• [AIM OF THE TASK] Please rewrite the text of the items with every "precio" changed to "importe", keeping everything else the same. Leave the pictures out of your answer.

::::::

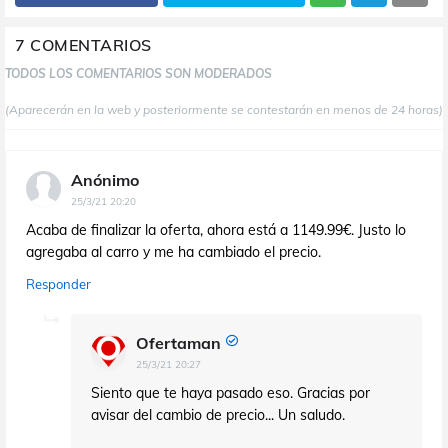
7 COMENTARIOS
TODOS LOS COMENTARIOS SON MODERADOS
(Aparecerán en la web y posteriormente se contestarán en menos de 24 horas)
Anónimo
25/3/21 20:20
Acaba de finalizar la oferta, ahora está a 1149.99€. Justo lo
agregaba al carro y me ha cambiado el precio.
Responder
Ofertaman
25/3/21 20:27
Siento que te haya pasado eso. Gracias por
avisar del cambio de precio... Un saludo.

::::::

• [FINAL ANSWER]
7 COMENTARIOS
TODOS LOS COMENTARIOS SON MODERADOS
(Aparecerán en la web y posteriormente se contestarán en menos de 24 horas)
Anónimo
25/3/21 20:20
Acaba de finalizar la oferta, ahora está a 1149.99€. Justo lo
agregaba al carro y me ha cambiado el importe.
Responder
Ofertaman
25/3/21 20:27
Siento que te haya pasado eso. Gracias por
avisar del cambio de importe... Un saludo.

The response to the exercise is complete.